Service, infrastructure, capacity, and revenue
While energy development can be associated with new tax revenue, the ability to direct adequate amounts of revenue to the appropriate jurisdiction to best address impacts, and at the right time, is a common problem in areas that host energy development. Local governments often spend significant time and energy making the case for fiscal support from state government and industry. The growing need for police, fire protection, roads, water treatment, landfills, and other government activities all can be costly and grow dramatically during a period of energy development. Accurate and strategic fiscal reporting can be essential for effective local government requests for assistance with these increased costs.
Quality of life and other local concerns
Engaging the public in conversations about local assets that are valuable socially and economically is critical to an effective monitoring program. Understanding what these assets are—whether favored hunting areas, trout streams, viewsheds, or other resources—and then committing to monitoring the health and condition of these assets in a systematic way over time is important to adjusting or reforming energy development to protect locally prized areas or amenities.
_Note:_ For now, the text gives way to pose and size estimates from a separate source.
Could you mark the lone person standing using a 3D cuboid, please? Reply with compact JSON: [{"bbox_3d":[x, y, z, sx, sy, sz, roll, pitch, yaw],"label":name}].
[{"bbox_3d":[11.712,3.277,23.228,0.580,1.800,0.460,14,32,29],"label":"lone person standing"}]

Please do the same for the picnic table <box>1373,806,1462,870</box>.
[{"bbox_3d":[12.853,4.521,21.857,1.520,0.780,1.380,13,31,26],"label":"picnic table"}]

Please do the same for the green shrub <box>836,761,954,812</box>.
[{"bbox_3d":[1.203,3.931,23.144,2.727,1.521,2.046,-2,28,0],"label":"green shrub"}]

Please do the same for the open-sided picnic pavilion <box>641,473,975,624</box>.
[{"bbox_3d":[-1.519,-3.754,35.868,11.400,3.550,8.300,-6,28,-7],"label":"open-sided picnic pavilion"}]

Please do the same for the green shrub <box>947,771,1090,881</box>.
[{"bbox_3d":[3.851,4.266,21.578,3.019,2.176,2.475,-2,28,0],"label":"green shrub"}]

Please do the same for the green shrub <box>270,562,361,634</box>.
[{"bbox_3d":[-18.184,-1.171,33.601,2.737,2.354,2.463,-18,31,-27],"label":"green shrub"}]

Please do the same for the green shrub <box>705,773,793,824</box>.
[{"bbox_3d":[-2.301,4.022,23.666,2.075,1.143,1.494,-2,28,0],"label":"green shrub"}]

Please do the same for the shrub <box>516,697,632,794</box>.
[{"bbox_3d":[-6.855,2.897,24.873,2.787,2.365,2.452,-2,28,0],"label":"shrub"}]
How to Approach the Task of Monitoring
The following strategic considerations apply to developing an approach and process for monitoring social and economic impacts.
Timing and continuity
The most effective monitoring programs collect baseline pre-development data and continue to gather data even after energy development slows down. Today, many monitoring efforts operate only for a short time, and it is difficult to utilize these limited data effectively to implement needed mitigation or reforms.
Coordination
It often is most efficient to assign the task of data aggregation and analysis to one office that covers an entire energy development area rather than splitting the tasks among many jurisdictions. This allows for pooling of technical resources with clearer lines of authority and accountability. Consolidating data also can help uncover trends or connections across a broader area and is less likely to be interrupted. In addition, coordination between political jurisdictions is important because the impacts of drilling may be shared by larger areas that have a stake in effective monitoring and mitigation.
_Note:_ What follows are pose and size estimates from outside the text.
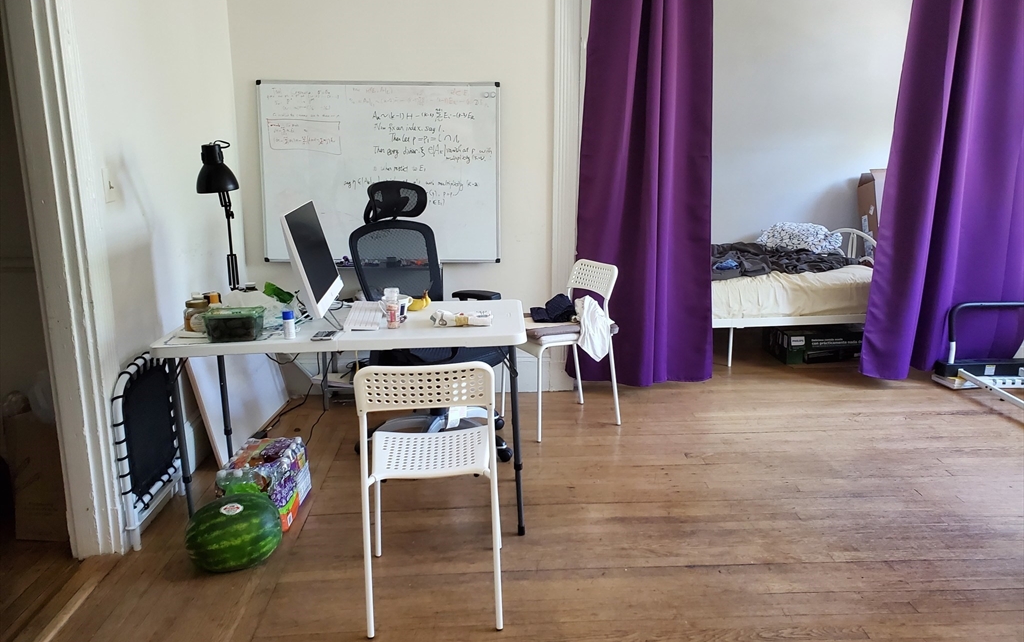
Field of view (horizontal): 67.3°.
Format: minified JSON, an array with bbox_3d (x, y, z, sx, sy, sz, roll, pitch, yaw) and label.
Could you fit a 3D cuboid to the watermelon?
[{"bbox_3d":[-0.904,0.690,2.511,0.300,0.244,0.245,-7,14,-27],"label":"watermelon"}]

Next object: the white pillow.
[{"bbox_3d":[1.992,-0.566,5.331,0.580,0.210,0.410,-2,12,-7],"label":"white pillow"}]

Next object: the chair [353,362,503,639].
[{"bbox_3d":[-0.234,0.457,2.322,0.420,0.775,0.485,-1,12,-4],"label":"chair"}]

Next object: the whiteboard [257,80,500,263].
[{"bbox_3d":[-0.670,-0.757,3.961,1.220,0.915,0.025,-1,11,-3],"label":"whiteboard"}]

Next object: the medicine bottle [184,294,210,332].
[{"bbox_3d":[-1.098,-0.032,2.681,0.081,0.117,0.081,-1,12,-3],"label":"medicine bottle"}]

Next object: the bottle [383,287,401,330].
[{"bbox_3d":[-0.423,-0.046,2.684,0.053,0.141,0.053,-1,12,-3],"label":"bottle"}]

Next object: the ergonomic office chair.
[{"bbox_3d":[-0.369,-0.011,3.464,0.680,1.210,0.690,-12,17,-43],"label":"ergonomic office chair"}]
Engagement and transparency
It is not always necessary to engage a formally-trained consultant to execute data collection, although third parties can help think through technical issues such as survey design. Some datasets must be collected locally, and the most informative survey efforts may be those designed and executed by the community, for the community. This also can lead to fewer “closed doors” or the perception that some stakeholders have more influence than others.
Funding and clear goals
Rural areas often lack sufficient resources on their own for monitoring, and it may be especially difficult to provide resources necessary to establish baseline conditions or conduct adequate follow up monitoring, mitigation, or adaptation. To supplement limited local funding, communities should seek out alternative sources of financing wherever possible—whether from academic institutions, state governments, foundations, or a combination of these and other sources. Setting clear, achievable goals helps to maximize limited resources; while also managing expectations for what can be accomplished.
Monitoring can help local governments better understand the socioeconomic impacts caused by energy development, and support requests to industry and state government for assistance to implement appropriate mitigation. Effective monitoring also is an essential part of adaptively managing drilling activity to minimize negative impacts while maximizing benefits.